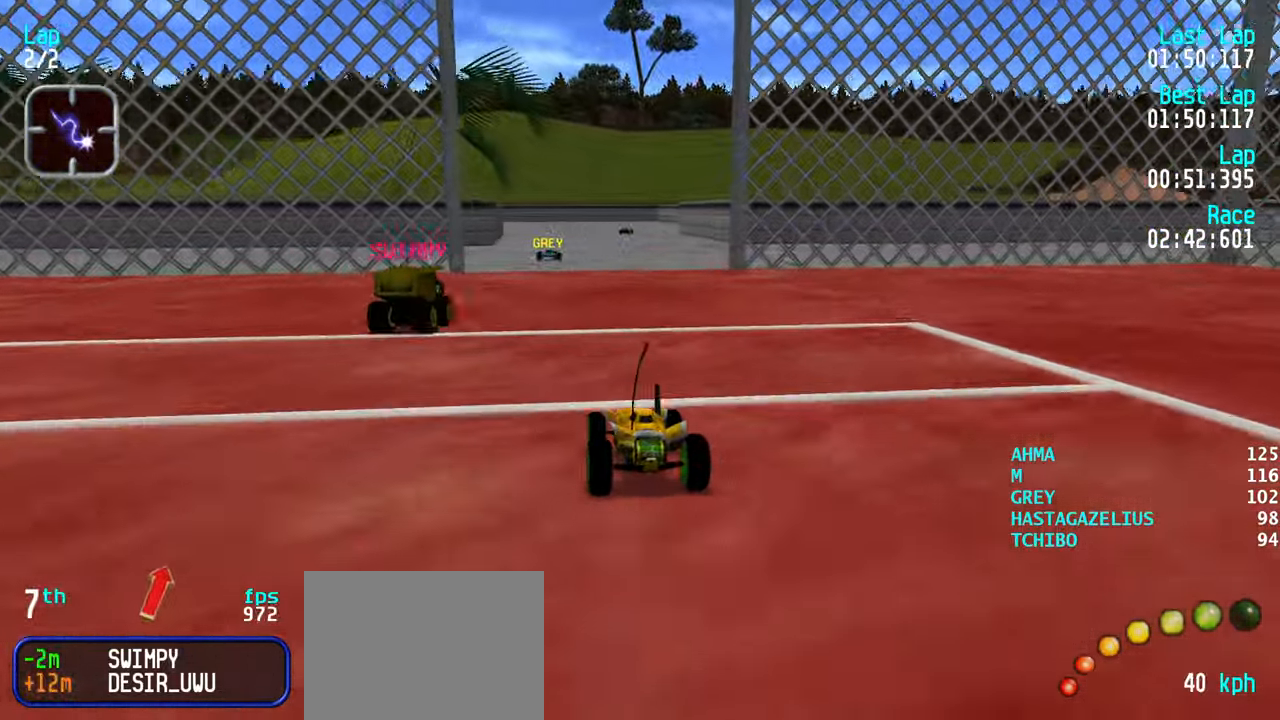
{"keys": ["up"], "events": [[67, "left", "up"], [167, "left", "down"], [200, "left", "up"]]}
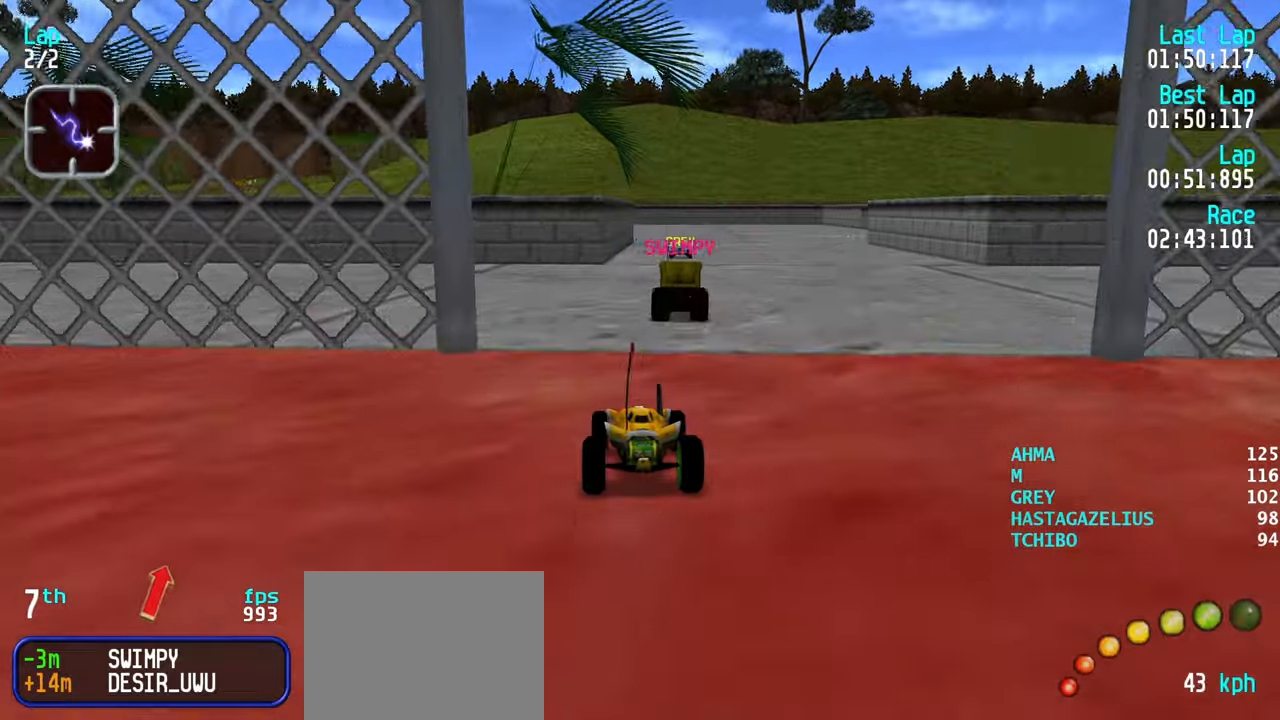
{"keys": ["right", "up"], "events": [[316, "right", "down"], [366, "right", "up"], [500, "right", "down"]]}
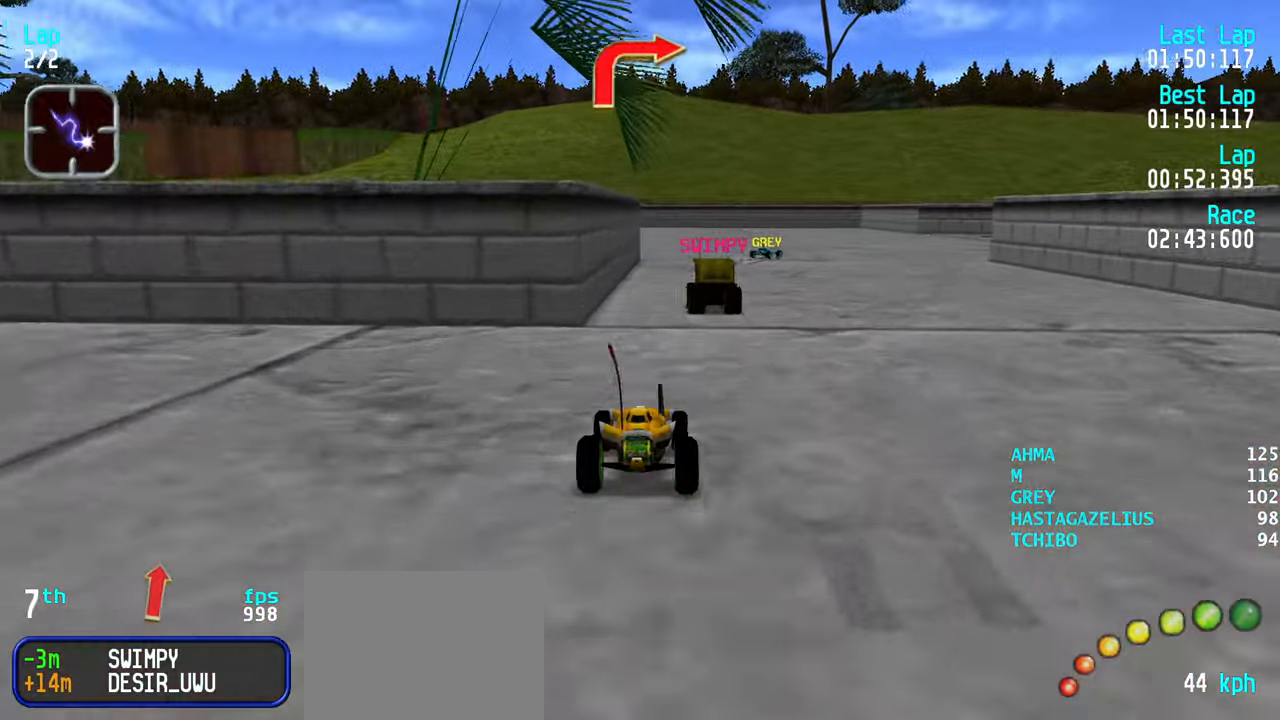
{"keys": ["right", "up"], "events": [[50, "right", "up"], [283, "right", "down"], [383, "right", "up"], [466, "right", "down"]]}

= Directions =
In the listing above, find the lines holding the word "right" and copy them.

= Response =
{"keys": ["right", "up"], "events": [[316, "right", "down"], [366, "right", "up"], [500, "right", "down"]]}
{"keys": ["right", "up"], "events": [[50, "right", "up"], [283, "right", "down"], [383, "right", "up"], [466, "right", "down"]]}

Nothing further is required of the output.